Records shown —
((

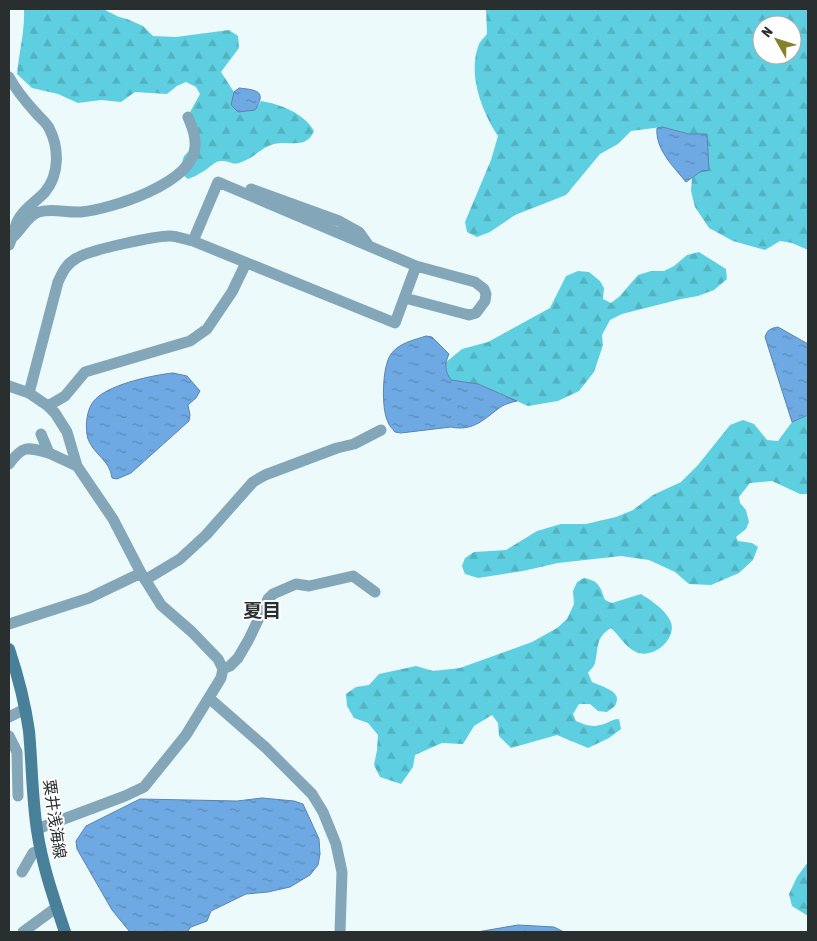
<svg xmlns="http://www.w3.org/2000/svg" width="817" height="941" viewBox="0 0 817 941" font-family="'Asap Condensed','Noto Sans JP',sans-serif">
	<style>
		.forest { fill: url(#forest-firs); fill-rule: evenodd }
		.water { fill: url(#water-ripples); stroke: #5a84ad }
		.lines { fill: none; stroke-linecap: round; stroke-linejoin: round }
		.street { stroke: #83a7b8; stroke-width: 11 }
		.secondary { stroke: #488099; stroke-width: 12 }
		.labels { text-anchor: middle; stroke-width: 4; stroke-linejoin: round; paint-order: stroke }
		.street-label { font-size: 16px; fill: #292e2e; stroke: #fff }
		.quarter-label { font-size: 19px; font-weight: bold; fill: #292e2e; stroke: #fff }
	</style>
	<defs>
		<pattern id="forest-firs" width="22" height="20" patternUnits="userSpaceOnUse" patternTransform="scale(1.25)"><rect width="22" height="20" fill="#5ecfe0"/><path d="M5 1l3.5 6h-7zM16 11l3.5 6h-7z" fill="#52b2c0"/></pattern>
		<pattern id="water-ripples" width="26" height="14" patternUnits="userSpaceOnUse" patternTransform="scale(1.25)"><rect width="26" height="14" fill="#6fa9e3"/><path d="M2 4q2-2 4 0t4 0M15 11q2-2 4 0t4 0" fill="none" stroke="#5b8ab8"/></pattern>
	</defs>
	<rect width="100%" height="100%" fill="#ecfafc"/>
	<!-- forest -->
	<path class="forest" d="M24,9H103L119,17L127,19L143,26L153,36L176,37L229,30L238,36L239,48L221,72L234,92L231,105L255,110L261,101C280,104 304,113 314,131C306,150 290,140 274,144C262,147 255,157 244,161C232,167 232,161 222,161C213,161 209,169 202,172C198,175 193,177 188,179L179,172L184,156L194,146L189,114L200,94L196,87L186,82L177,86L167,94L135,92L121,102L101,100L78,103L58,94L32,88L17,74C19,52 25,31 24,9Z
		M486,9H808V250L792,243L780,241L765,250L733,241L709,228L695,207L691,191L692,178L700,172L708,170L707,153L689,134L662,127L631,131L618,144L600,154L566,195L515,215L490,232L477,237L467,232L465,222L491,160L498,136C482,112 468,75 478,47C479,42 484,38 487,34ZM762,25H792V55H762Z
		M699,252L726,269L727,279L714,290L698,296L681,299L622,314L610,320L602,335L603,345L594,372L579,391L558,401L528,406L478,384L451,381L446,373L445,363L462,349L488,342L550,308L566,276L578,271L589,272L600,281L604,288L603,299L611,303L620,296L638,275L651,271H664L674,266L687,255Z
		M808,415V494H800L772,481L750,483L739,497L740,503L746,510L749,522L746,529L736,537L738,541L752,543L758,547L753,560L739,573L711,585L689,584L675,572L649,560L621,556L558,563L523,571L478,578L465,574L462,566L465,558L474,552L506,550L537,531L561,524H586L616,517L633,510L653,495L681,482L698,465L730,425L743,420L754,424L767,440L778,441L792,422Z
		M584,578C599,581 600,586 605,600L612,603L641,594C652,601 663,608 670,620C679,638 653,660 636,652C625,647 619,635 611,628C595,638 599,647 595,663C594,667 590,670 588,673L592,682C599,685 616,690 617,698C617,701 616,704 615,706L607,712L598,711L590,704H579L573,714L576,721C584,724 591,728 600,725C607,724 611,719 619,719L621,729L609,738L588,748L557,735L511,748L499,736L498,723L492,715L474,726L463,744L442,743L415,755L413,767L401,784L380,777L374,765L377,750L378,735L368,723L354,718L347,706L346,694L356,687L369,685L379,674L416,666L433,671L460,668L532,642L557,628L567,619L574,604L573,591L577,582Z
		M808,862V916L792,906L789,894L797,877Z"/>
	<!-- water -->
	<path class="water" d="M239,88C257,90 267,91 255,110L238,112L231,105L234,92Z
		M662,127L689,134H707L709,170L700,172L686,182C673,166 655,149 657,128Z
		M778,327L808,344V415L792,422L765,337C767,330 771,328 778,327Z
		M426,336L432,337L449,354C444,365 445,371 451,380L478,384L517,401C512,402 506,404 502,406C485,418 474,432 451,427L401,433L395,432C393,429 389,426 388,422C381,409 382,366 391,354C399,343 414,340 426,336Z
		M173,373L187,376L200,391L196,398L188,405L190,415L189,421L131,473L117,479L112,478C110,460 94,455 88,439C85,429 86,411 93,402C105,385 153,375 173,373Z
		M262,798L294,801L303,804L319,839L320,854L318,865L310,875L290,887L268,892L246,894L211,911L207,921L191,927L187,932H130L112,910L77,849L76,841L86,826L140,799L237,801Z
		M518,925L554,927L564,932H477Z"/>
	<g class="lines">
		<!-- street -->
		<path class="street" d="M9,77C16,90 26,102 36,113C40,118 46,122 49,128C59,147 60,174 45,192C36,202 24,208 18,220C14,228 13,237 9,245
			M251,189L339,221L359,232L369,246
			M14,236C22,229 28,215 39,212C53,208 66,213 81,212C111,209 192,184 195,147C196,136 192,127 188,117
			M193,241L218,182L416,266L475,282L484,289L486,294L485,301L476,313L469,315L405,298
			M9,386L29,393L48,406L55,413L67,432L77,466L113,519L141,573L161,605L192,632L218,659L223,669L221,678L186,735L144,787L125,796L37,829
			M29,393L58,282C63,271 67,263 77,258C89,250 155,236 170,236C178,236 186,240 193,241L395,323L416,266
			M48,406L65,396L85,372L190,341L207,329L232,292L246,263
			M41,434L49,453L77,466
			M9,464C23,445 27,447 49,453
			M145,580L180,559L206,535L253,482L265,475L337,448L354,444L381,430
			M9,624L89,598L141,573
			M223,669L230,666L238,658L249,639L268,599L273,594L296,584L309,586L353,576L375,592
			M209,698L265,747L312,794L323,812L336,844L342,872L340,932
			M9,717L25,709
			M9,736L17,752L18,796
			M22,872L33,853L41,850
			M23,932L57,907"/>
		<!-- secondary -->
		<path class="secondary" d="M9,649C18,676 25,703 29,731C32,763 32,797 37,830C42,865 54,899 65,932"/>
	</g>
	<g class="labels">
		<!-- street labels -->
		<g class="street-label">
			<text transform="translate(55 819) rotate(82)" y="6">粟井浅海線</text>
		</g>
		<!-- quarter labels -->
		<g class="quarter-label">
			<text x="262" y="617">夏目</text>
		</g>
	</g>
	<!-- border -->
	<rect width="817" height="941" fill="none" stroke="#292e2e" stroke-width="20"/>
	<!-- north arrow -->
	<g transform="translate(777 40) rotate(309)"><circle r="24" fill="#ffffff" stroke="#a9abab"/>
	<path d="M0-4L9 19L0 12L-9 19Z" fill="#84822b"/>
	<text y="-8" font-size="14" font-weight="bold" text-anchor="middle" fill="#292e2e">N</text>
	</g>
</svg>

))
((

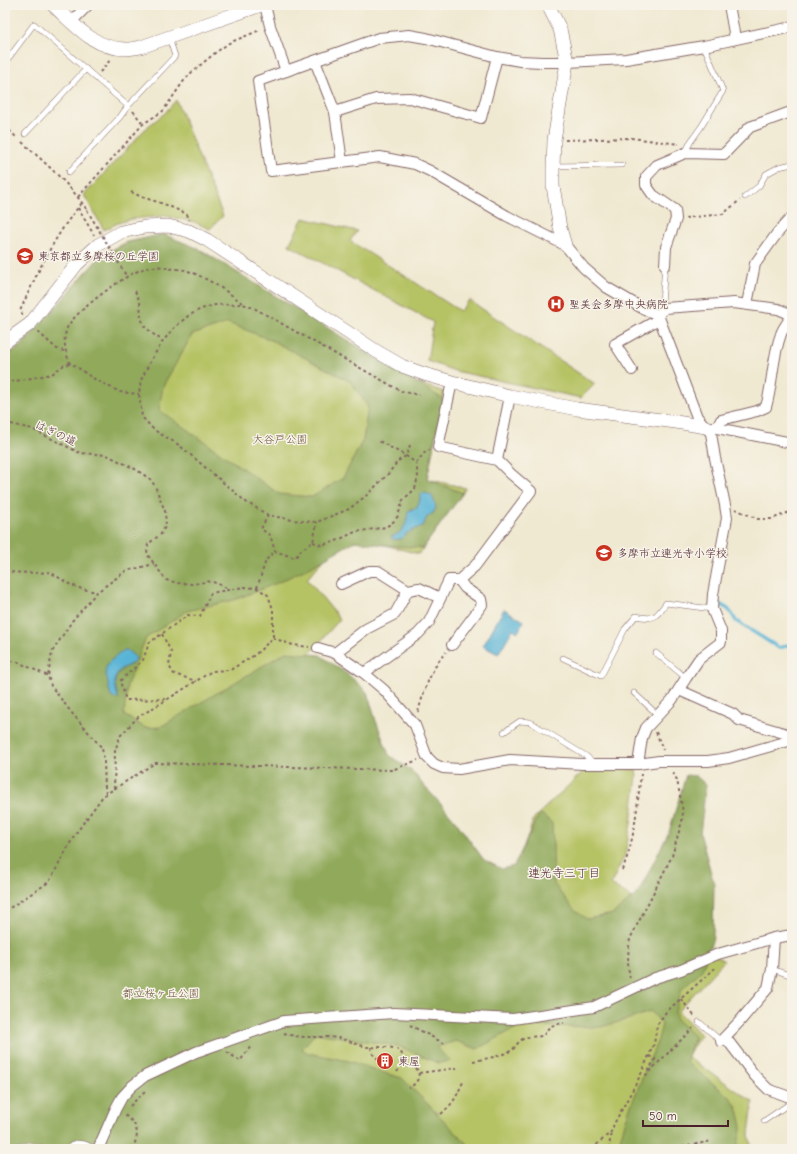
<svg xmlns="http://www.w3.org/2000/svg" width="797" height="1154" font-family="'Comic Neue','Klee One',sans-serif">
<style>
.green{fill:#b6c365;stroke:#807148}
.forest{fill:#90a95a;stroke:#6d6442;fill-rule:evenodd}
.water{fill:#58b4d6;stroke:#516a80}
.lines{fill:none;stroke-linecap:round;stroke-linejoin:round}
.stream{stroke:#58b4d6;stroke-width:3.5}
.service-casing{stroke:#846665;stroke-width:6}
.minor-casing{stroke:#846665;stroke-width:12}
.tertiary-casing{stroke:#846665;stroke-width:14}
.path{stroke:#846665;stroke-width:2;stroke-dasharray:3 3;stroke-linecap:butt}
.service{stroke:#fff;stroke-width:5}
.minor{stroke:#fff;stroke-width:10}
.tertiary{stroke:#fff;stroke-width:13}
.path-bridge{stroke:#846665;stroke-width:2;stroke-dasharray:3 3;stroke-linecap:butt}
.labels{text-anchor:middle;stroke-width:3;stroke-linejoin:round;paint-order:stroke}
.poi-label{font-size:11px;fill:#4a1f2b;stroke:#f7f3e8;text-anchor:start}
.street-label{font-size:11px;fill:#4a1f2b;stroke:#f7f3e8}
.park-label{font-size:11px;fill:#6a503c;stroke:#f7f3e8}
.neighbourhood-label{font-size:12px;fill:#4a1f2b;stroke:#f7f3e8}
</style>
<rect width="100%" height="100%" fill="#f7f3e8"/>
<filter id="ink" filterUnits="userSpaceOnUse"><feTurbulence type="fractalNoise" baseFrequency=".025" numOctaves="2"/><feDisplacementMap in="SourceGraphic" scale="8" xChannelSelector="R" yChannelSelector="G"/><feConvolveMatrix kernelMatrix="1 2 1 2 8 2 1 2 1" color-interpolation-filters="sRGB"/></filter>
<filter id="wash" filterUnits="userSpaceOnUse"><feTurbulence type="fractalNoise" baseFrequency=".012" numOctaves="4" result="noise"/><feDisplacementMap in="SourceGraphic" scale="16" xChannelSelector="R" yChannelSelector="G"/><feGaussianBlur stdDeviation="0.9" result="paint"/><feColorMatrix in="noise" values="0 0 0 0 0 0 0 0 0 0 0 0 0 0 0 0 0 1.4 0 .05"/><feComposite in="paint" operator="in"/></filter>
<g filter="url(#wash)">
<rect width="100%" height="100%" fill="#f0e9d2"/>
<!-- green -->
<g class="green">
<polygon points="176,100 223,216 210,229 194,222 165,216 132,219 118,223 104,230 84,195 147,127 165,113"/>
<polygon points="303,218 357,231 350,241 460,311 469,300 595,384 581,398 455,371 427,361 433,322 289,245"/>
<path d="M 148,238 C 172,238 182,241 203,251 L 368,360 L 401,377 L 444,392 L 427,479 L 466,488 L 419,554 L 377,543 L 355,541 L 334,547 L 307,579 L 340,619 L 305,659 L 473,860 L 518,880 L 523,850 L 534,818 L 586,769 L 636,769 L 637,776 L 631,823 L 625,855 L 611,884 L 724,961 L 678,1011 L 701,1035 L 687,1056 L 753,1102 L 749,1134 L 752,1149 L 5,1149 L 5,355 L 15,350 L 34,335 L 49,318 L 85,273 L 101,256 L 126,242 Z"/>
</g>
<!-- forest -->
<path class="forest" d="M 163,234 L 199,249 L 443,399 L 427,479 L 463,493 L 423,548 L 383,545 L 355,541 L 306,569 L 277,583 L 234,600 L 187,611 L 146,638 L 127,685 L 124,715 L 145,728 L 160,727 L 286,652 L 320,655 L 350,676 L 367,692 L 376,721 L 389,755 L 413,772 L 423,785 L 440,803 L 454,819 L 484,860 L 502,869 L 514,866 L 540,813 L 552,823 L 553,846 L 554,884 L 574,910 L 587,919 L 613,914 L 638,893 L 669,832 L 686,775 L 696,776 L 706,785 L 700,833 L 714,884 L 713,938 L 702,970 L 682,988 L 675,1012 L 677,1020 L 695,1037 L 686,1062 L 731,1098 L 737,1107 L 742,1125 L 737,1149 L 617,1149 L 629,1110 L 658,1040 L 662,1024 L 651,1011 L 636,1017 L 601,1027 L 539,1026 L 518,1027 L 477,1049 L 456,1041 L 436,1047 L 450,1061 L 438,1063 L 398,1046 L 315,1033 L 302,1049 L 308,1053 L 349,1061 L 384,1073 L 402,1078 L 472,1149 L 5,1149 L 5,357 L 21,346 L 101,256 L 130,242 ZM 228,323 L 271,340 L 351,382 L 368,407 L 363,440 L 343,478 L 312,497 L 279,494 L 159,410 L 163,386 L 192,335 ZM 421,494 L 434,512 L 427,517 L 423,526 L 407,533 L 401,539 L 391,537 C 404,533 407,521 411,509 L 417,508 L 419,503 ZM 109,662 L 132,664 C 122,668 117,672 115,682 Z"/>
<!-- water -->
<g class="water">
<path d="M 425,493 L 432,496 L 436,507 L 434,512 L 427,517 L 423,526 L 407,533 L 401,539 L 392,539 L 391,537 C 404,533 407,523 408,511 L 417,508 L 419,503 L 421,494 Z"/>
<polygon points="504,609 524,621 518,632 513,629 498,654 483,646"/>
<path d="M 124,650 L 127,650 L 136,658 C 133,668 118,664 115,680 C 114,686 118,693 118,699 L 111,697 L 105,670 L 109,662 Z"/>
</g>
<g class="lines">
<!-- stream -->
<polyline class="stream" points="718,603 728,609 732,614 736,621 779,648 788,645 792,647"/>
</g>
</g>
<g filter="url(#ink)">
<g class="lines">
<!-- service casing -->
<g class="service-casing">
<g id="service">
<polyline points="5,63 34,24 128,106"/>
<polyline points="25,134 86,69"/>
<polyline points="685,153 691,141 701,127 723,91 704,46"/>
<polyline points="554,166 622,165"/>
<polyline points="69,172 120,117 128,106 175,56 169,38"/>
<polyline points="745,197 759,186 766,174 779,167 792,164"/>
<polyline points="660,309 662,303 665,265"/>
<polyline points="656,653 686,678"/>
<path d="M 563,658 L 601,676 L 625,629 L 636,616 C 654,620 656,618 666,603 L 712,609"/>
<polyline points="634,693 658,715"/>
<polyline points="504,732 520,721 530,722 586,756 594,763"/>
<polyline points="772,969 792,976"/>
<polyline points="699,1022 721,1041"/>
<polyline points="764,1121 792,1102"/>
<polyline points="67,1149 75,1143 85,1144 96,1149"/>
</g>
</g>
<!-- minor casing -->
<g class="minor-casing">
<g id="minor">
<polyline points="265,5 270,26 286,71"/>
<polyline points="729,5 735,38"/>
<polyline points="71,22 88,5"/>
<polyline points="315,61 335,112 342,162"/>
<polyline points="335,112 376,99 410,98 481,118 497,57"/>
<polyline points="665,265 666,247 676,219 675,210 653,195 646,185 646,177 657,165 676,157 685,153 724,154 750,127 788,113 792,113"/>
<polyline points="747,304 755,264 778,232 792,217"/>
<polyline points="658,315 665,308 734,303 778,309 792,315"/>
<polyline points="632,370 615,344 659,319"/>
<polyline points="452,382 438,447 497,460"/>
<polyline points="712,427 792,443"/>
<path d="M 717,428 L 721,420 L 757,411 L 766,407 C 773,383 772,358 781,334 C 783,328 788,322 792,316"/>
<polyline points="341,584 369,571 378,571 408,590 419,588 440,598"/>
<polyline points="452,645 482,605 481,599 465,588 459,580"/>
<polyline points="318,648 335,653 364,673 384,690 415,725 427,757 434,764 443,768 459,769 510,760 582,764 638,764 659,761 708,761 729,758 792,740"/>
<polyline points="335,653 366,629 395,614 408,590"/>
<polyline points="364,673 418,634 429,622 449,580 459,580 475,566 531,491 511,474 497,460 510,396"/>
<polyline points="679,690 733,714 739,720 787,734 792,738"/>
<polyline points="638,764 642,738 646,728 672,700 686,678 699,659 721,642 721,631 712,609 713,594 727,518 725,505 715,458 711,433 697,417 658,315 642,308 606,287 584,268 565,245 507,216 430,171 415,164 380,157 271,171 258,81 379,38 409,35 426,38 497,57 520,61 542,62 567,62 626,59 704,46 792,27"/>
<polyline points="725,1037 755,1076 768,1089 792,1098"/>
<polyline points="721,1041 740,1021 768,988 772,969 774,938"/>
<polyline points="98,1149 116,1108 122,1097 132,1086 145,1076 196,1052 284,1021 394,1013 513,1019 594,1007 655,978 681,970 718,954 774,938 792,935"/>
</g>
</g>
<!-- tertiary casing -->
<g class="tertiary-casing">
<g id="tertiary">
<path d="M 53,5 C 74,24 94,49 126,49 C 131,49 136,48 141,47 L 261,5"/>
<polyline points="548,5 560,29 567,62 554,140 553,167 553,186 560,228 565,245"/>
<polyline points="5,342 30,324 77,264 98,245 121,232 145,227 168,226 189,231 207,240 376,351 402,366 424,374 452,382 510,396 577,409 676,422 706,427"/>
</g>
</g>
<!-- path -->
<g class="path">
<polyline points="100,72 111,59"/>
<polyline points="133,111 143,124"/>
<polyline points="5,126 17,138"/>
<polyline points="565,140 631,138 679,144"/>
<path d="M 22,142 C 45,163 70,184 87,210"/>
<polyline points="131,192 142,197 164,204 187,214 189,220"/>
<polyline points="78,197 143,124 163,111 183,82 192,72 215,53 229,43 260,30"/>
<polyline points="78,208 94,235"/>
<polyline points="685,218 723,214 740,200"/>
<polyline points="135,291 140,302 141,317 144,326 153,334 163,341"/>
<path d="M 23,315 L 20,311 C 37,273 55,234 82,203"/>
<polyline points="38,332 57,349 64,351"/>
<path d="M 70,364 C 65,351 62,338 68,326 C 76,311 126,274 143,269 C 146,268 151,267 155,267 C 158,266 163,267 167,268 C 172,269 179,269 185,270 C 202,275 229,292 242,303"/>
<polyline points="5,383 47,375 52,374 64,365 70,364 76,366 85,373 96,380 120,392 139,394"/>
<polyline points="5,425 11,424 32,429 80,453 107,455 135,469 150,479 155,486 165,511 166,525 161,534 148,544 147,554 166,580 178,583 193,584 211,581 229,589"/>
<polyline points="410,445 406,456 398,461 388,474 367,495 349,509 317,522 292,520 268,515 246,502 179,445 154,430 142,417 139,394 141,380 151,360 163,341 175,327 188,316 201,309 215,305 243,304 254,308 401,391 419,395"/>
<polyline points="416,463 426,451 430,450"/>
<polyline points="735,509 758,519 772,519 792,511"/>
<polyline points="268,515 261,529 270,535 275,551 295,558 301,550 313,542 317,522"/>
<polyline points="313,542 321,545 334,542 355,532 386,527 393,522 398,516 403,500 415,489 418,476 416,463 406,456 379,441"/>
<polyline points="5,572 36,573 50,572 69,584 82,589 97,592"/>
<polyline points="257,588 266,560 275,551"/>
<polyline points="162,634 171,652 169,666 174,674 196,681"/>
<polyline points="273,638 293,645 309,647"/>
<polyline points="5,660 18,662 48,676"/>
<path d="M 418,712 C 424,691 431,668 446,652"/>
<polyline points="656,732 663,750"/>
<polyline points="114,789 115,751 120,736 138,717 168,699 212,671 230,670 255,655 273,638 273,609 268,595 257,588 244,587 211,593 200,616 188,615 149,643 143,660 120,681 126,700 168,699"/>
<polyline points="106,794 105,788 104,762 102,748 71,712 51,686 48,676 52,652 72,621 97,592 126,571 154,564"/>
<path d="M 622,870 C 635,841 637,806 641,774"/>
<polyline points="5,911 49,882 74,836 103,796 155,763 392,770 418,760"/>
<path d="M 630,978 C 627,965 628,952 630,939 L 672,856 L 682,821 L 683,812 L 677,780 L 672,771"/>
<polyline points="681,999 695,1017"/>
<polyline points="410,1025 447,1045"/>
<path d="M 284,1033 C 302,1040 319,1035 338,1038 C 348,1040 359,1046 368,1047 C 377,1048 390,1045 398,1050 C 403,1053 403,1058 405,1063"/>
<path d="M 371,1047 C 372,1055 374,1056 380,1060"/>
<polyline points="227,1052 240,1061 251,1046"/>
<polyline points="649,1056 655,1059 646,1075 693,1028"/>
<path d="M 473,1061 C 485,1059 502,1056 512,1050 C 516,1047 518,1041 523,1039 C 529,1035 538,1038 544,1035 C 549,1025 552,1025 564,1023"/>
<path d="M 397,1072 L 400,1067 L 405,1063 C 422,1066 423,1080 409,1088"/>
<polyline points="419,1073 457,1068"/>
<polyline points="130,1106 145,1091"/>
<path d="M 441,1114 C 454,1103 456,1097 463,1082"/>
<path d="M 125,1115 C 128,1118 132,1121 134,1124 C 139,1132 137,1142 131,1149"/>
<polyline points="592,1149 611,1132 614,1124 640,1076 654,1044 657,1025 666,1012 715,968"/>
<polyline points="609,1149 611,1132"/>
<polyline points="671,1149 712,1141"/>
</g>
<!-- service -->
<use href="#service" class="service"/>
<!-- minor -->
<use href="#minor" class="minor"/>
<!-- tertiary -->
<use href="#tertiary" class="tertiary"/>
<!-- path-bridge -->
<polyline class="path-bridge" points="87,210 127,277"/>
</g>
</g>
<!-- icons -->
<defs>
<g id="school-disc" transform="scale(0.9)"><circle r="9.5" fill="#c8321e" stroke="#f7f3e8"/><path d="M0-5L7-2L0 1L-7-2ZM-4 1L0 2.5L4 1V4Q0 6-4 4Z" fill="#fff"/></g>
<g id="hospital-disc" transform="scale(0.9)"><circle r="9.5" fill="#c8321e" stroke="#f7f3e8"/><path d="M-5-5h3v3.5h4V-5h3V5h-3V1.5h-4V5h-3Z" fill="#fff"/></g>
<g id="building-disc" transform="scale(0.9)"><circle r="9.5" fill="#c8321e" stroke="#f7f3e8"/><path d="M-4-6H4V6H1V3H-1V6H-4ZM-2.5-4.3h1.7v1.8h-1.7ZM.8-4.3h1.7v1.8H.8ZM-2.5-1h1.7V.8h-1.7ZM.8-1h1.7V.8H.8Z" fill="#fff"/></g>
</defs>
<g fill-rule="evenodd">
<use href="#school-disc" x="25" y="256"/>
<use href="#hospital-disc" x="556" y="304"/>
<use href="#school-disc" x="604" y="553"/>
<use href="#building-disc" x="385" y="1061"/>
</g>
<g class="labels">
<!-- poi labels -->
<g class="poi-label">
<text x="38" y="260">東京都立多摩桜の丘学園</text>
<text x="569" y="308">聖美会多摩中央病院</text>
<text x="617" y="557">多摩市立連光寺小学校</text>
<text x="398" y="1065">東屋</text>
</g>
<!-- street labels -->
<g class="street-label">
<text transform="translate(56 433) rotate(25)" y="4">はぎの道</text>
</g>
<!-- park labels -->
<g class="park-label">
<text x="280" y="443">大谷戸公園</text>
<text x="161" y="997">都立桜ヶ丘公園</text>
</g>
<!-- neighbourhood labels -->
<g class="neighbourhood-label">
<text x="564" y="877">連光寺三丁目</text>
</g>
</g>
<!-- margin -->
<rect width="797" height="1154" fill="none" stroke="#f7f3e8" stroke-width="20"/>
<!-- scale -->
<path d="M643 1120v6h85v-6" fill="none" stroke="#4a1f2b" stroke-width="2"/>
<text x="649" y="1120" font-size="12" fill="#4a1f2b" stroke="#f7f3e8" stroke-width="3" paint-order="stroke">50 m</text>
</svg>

))

Task directions — Which lines above include "feDisplacementMap"? Show each of them by copying it.

Task response —
<filter id="ink" filterUnits="userSpaceOnUse"><feTurbulence type="fractalNoise" baseFrequency=".025" numOctaves="2"/><feDisplacementMap in="SourceGraphic" scale="8" xChannelSelector="R" yChannelSelector="G"/><feConvolveMatrix kernelMatrix="1 2 1 2 8 2 1 2 1" color-interpolation-filters="sRGB"/></filter>
<filter id="wash" filterUnits="userSpaceOnUse"><feTurbulence type="fractalNoise" baseFrequency=".012" numOctaves="4" result="noise"/><feDisplacementMap in="SourceGraphic" scale="16" xChannelSelector="R" yChannelSelector="G"/><feGaussianBlur stdDeviation="0.9" result="paint"/><feColorMatrix in="noise" values="0 0 0 0 0 0 0 0 0 0 0 0 0 0 0 0 0 1.4 0 .05"/><feComposite in="paint" operator="in"/></filter>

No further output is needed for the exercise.